It turns out people don’t like to buy whole chickens, most believing that it is too difficult to break down. When in reality, breaking down a whole chicken is actually quite straight forward.

Buying a whole chicken and cutting it into portions is not only easier than you might think, it will also; save you money, give you bones to use for stocks and sauces and make you feel like a butchery boss when it is all over.

First and foremost before you start breaking down a chicken make sure to get yourself a good, sharp boning knife, there is nothing more difficult than trying to break down a chicken with a dull, blunt knife.

It doesn’t have to be super expensive, it just has to be good quality and easy to keep sharp. If you are just staring out and want an affordable, good quality knife; I would recommend the Victorinox Boning Knife.

It’s the perfect place to start before you start investing the mega-bucks into your knife set. To get the most out of your knife: hone it on a steel before, during, and after use, to keep it razor sharp.

— Al Brady



1 chicken


Prepare the chicken by cutting off the feet and wing tips from the bird and removing the wishbone.

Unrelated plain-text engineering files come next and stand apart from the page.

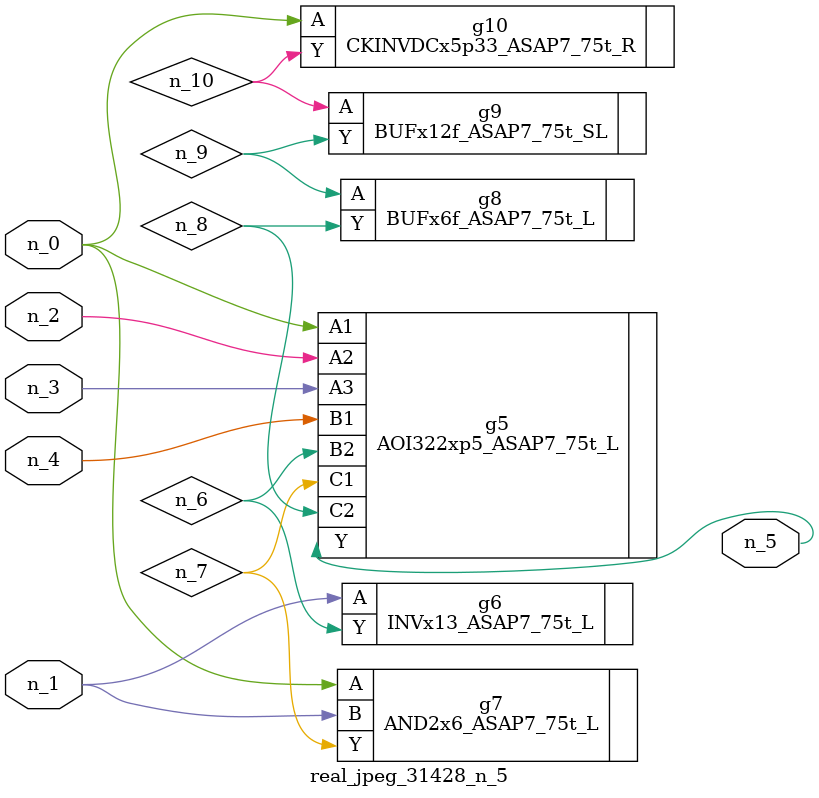
<source format=v>
module real_jpeg_31428_n_5 (n_4, n_0, n_1, n_2, n_3, n_5);

input n_4;
input n_0;
input n_1;
input n_2;
input n_3;

output n_5;

wire n_8;
wire n_6;
wire n_7;
wire n_10;
wire n_9;

AOI322xp5_ASAP7_75t_L g5 ( 
.A1(n_0),
.A2(n_2),
.A3(n_3),
.B1(n_4),
.B2(n_6),
.C1(n_7),
.C2(n_8),
.Y(n_5)
);

AND2x6_ASAP7_75t_L g7 ( 
.A(n_0),
.B(n_1),
.Y(n_7)
);

CKINVDCx5p33_ASAP7_75t_R g10 ( 
.A(n_0),
.Y(n_10)
);

INVx13_ASAP7_75t_L g6 ( 
.A(n_1),
.Y(n_6)
);

BUFx6f_ASAP7_75t_L g8 ( 
.A(n_9),
.Y(n_8)
);

BUFx12f_ASAP7_75t_SL g9 ( 
.A(n_10),
.Y(n_9)
);


endmodule
</source>
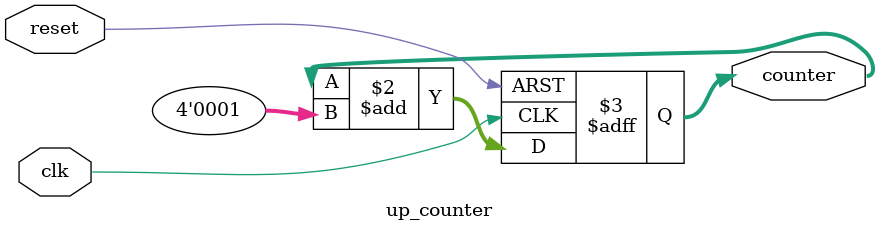
<source format=v>
`timescale 1ns / 1ps


module up_counter(clk,reset,counter);

        input clk,reset;
        output reg [3:0] counter;
        
        always@(posedge clk or posedge reset)
        begin
            if(reset)
                counter <= 4'd0;
            else
                counter <= counter + 4'd1;
         end       
                            
endmodule

</source>
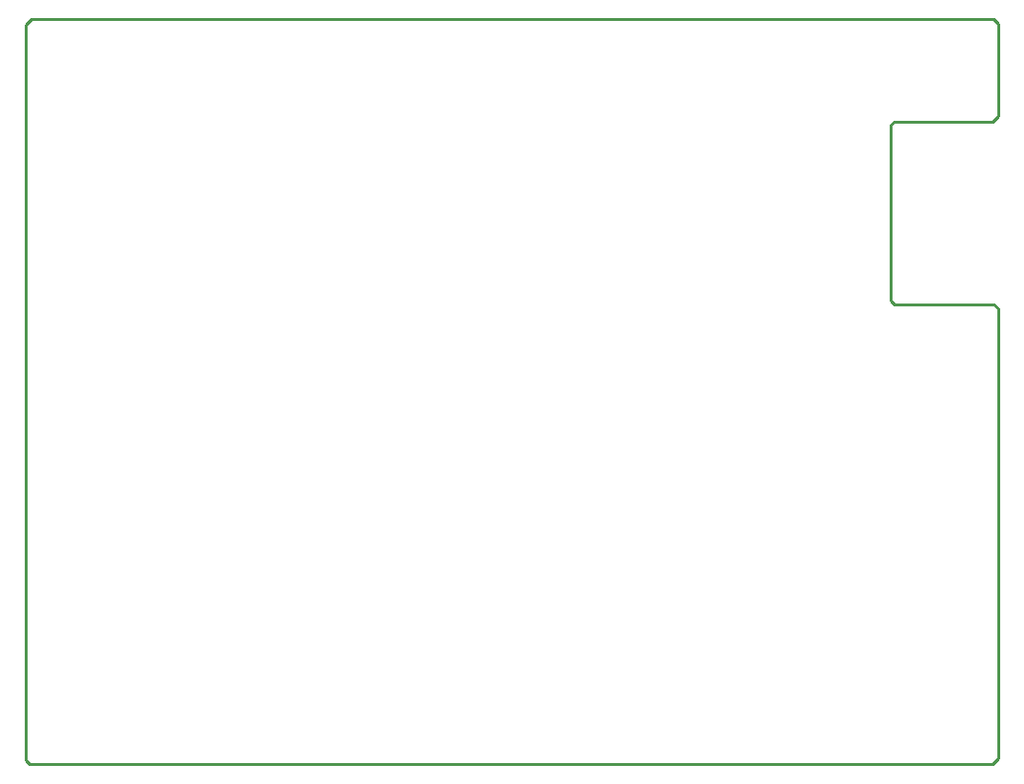
<source format=gko>
G04*
G04 #@! TF.GenerationSoftware,Altium Limited,Altium Designer,19.1.1 (5)*
G04*
G04 Layer_Color=16711935*
%FSTAX24Y24*%
%MOIN*%
G70*
G01*
G75*
%ADD18C,0.0100*%
D18*
X04867Y010823D02*
Y01865D01*
X048477Y01063D02*
X04867Y010823D01*
X01479Y01063D02*
X048477D01*
X01465Y01077D02*
X01479Y01063D01*
X01465Y01077D02*
Y03652D01*
X01484Y03671D02*
X048529D01*
X04867Y036569D01*
Y03334D02*
Y036569D01*
X04847Y03314D02*
X04867Y03334D01*
X04504Y03314D02*
X04847D01*
X04492Y03302D02*
X04504Y03314D01*
X04492Y026874D02*
Y03302D01*
Y026874D02*
X045054Y02674D01*
X04853D01*
X04867Y0266D01*
Y01865D02*
Y0266D01*
X01465Y03652D02*
X01484Y03671D01*
M02*

</source>
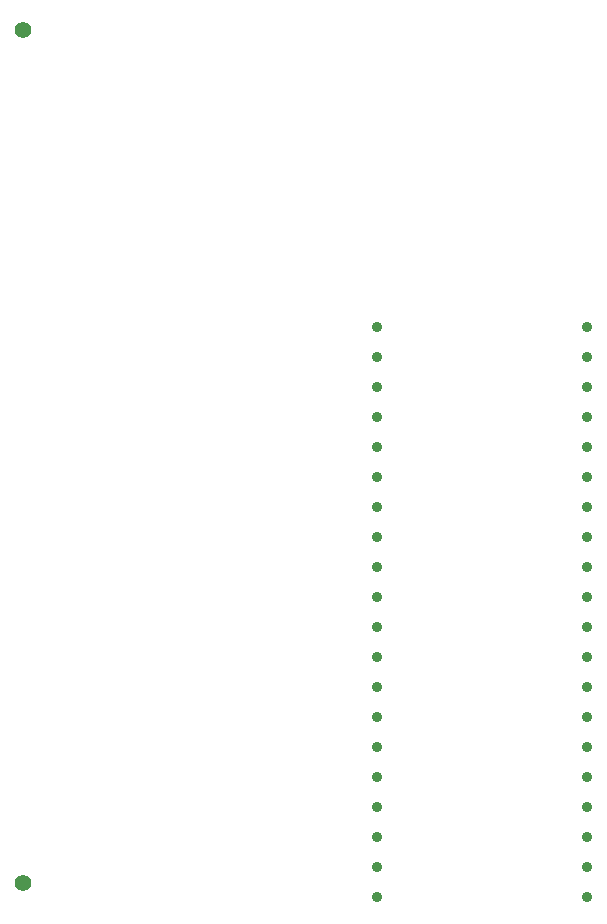
<source format=gbr>
G04 Layer_Color=0*
%FSLAX24Y24*%
%MOIN*%
%TF.FileFunction,Plated,1,2,PTH,Drill*%
%TF.Part,Single*%
G01*
G75*
%TA.AperFunction,ComponentDrill*%
%ADD46C,0.0551*%
%ADD47C,0.0354*%
D46*
X16142Y15976D02*
D03*
Y44409D02*
D03*
D47*
X27953Y15535D02*
D03*
Y16535D02*
D03*
Y17535D02*
D03*
Y18535D02*
D03*
Y19535D02*
D03*
Y20535D02*
D03*
Y21535D02*
D03*
Y22535D02*
D03*
Y23535D02*
D03*
Y24535D02*
D03*
Y25535D02*
D03*
Y26535D02*
D03*
Y27535D02*
D03*
Y28535D02*
D03*
Y29535D02*
D03*
Y30535D02*
D03*
Y31535D02*
D03*
Y32535D02*
D03*
Y33535D02*
D03*
Y34535D02*
D03*
X34953Y27535D02*
D03*
Y26535D02*
D03*
Y25535D02*
D03*
Y24535D02*
D03*
Y23535D02*
D03*
Y22535D02*
D03*
Y21535D02*
D03*
Y20535D02*
D03*
Y19535D02*
D03*
Y18535D02*
D03*
Y17535D02*
D03*
Y16535D02*
D03*
Y15535D02*
D03*
Y28535D02*
D03*
Y29535D02*
D03*
Y30535D02*
D03*
Y31535D02*
D03*
Y32535D02*
D03*
Y33535D02*
D03*
Y34535D02*
D03*
%TF.MD5,18707a404fd8c19aa52491ec2aca73ac*%
M02*

</source>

Place the chicken on it’s back so that the breasts are facing up. Using your knife cut the skin between the thigh and the body. You don’t want to cut the meat here; the idea is to slit the skin so that you can open out the leg without pulling the skin off the rest of the chicken.

Grab the leg firmly, with your fingers underneath the thigh bone. Pull the leg away from the body and push the thigh bone up until it pops out of the socket.

Flip the chicken over so it is breast side down and using your knife, carefully cut through the joint to remove the leg, making sure to cut underneath the “oyster” of the chicken. This is a little chicken gem found on either side of the bird’s backbone, and it’s delicious so try not to leave it behind. Repeat this process to remove the other leg.

Turn the chicken over so the breasts are facing up. Pull the wing away from the body and run your knife along the elbow joint. The wing should come off easily. Repeat this step for the other side.

To remove the breasts; first run your finger along the centre of the breast, you will feel a line of collagen separating the two breasts. Run your knife along either side of this collagen, keeping the knife as close to it as possible, and peel the breast back, sliding your knife underneath it and along the body cavity as you go, keeping the knife as close to the bone as possible. Continue with long smooth strokes of your knife until the breast is free. Locate the joint where the wing meets the body cavity and cut through it to release the breast. Repeat this on the other side. If when cutting through any joints you come up against any major resistance you will probably just need to reposition your knife. When breaking down the chicken you should never have to force your knife through bone.


Then suddenly it’s all over and you have a perfectly jointed chicken! It may seem a little tricky at first but with a little practice this process won’t take more than a few minutes.

Once you’ve mastered how to break down a chicken, you can turn your butchery talents to all kinds of poultry and game birds.

Make sure to never throw away the carcass one you’ve finished breaking down your chicken. It’s excellent for making stocks, sauces and soups. If you feel like one carcass is not worth the hassle, just bag them up and stick them in the freezer until you have enough to make a big batch.